Já expliquei isso aqui. Ao pressionar fortemente a demanda por serviços e industrializados, o modelo pró-consumo tende a aumentar salários e preços nos primeiros e só salários nos segundos, pois ali os preços são determinados fora do País, basicamente pela China. Dá-se, assim, uma apreciação real da moeda, que, cozinhada internamente, é o veículo pelo qual a economia busca novo equilíbrio. Em serviços não há, basicamente, como atender à subida da demanda via importações. Por isso os preços tendem a subir. Exatamente o contrário ocorre na indústria. A apreciação induz maiores importações de industrializados e os recursos em geral são atraídos pelo segmento onde os preços e, portanto, as rentabilidades, são maiores, ou seja, serviços.
Note que a inflação é pressionada pelos serviços, mas é aliviada pela apreciação da moeda. É só acompanhar a decomposição setorial do Índice de Preços ao Consumidor Amplo (IPCA) nos últimos anos, confrontando a evolução dos bens e serviços não comercializáveis com o exterior em relação à dos plenamente transacionáveis.

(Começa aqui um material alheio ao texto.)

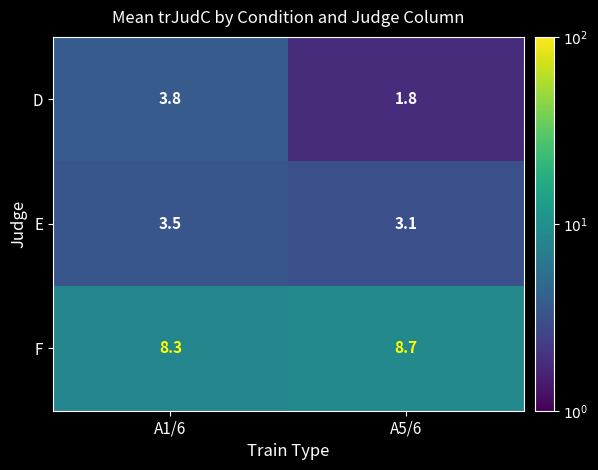

Which category has the lowest value in the D series?

A5/6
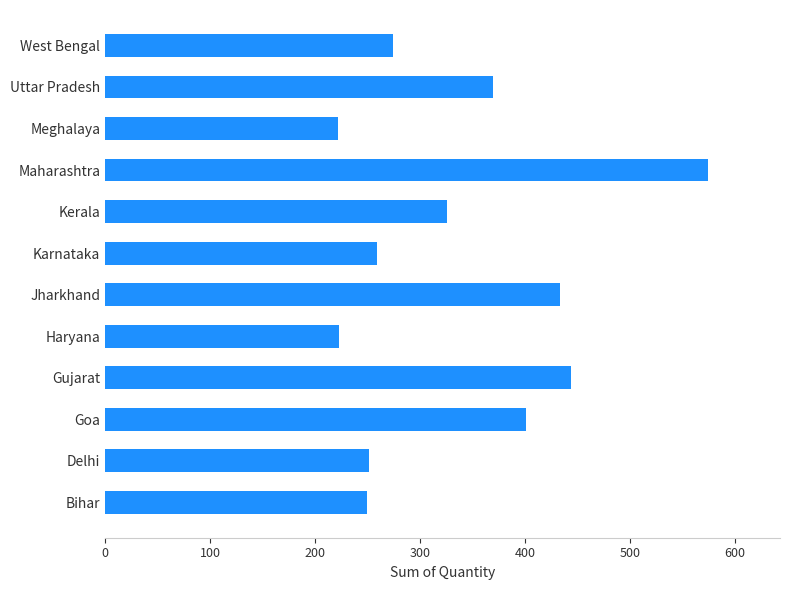

Count the number of categories in the chart.

12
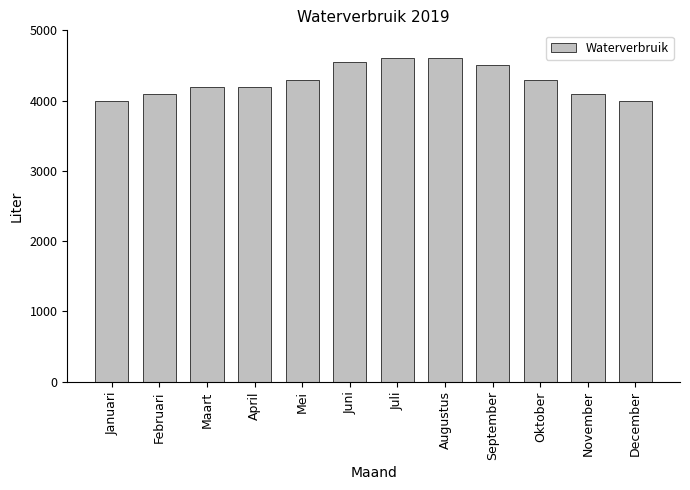

How many categories are shown in the chart?

12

Não há espaço para explicar o modelo oriental, exatamente complementar ao nosso, havendo o elemento adicional de que temos recursos naturais e eles não. Daí as grandes exportações de commodities para lá, em troca de industrializados. Colocando as commodities nessa história, a tendência à apreciação se acentua, pois somos fortes exportadores líquidos, e os preços externos, também fora de nosso controle, têm subido fortemente desde 2003. Assim, pelos dois lados - serviços e commodities -, o Brasil atrai grande volume de capitais externos para inversão nesses segmentos, cobrindo a necessidade de financiar o déficit externo.
Outro fator a acentuar a mesma tendência é a recente inundação de liquidez mundial. Assim, mesmo com o Banco Central comprando toneladas de dólares, o valor real do dólar caiu sistematicamente até bem pouco, e o déficit externo - ou a entrada de poupança externa - subiu cerca de cinco pontos porcentuais do PIB, viabilizando idêntico aumento da taxa de investimento e uma subida expressiva do crescimento potencial do PIB. Como há pleno emprego na economia, é sinal de que houve transferência maciça de mão de obra da indústria para serviços e commodities, concomitantemente com os aumentos de salários, algo que surpreende a todos.
Assim, para o Brasil crescer mais sem mudar o modelo, é preciso apoiar a expansão dos setores de serviços e commodities, e não travá-la, como o governo às vezes tem feito. No caso dos serviços de infraestrutura, energia elétrica e petróleo, a interferência governamental é muito grande por definição e é um prato cheio para tentações populistas. Sabedor das pressões que o modelo pró-consumo exerce sobre esses preços, em vez de agir com vistas à redução dos preços no longo prazo, tem-se procurado a via fácil de impor preços artificialmente baixos no curto prazo, esperando que o setor privado (ou com domínio estatal, como no caso da Petrobrás e da Eletrobrás) atenda bem os consumidores de hoje e expanda o que for necessário.
O louvável esforço de incrementar as concessões de infraestrutura de transportes corre o risco de dar com os burros n'água, pois a imposição de retornos pouco atrativos e certos procedimentos inadequados nos leilões de concessões favorecem o surgimento de concessionários despreparados para as difíceis tarefas à frente. Nesse contexto, a política industrial deve ser altamente seletiva, com foco na competitividade internacional.